Kenapa banyak yang sini dengan resolusi tahun baru? Sebab banyak yang tidak berjalan. Entah karena salah memutuskan, atau karena gagal mengeksekusi. Kedua hal ini tak boleh disepelekan. Terkadang kita membuat resolusi dari hasrat-sesaat kita, atau kita tak tahan dengan rutinitas dari hasil resolusi kita. kita tidak konsisten. Jika harus menentukan resolusi, aku hanya aku hanya akan membuat satu, dan itu harus hal yang aku butuhkah, kuinginkan, dan aku akan menyukainya. Mungkin ini naif, tapi beginilah yang ada di kepalaku.

Aku tidak akan beresolusi untuk menikah, tidak juga memiliki ini dan itu, termasuk buku. Berpikir untuk berlimpah uang juga tidak. Hanya satu hal untuk diriku, tak ada hubungannya dengan materi, ataupun orang lain.

Satu hal yang penting adalah mendamaikan masa lalu. Sebab aku masih terjebak dengannya. Awalnya aku tak menyadarinya, namun ada yang bilang begitu, dan aku mengakuinya. Tentang masa lalu yang sulit dimengerti, diterima, dan didamaikan. Sebab itu menyakitkan, dan sebagian memalukan.
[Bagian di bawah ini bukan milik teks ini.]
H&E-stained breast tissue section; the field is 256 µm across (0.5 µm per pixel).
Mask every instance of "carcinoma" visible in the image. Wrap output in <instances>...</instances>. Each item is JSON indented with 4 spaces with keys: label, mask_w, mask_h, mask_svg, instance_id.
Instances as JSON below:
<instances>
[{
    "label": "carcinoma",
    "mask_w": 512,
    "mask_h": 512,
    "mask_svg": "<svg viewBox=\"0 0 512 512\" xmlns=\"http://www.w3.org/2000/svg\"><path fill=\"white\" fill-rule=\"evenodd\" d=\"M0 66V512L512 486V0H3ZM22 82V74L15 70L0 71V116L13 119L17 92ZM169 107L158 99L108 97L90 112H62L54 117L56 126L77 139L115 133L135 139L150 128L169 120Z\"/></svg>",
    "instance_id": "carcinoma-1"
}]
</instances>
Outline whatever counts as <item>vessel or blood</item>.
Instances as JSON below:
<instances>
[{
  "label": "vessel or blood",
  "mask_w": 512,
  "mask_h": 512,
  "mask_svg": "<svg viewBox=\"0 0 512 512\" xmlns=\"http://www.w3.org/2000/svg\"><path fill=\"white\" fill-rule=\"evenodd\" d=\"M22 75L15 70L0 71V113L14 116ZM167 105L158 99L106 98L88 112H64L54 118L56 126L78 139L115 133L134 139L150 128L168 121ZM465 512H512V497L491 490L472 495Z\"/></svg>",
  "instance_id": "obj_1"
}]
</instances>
Terkadang aku harus marah pada diriku karena hal itu. Di waktu yang lain aku melakukannya pada kekosongan, dan aku masih merasa kalau sendiri terasa lebih baik. Lebih baik untukku, dan lebih baik untuk semuanya.

Namun ada momentum ketika masa lalu terasa lebih ringan. Saat seperti itu membuat diri fokus pada sekarang. Lupa pada kesedihan, dan tak peduli pada kebahagiaan.

Aku jadi mengerti, bahwa mengingat rasa sakit dan kesedihan sama saja dengan melipatgandakannya , sedang berusaha untuk bahagia berarti tidak memilikinya. Hanya terobsesi padanya. Terobsesi pada kebahagiaan, sama halnya dengan penderitaan. Momentum itu mengajarkan menerima dan bersyukur. Bahagia terasa mudah dengan itu.

Tahun ini akan berganti, umurku bertampang kemarin, dan entah apalagi yang bertambah dalam hidupnya. Yang jelas, aku senang dengan perasaan yang sedikit berubah.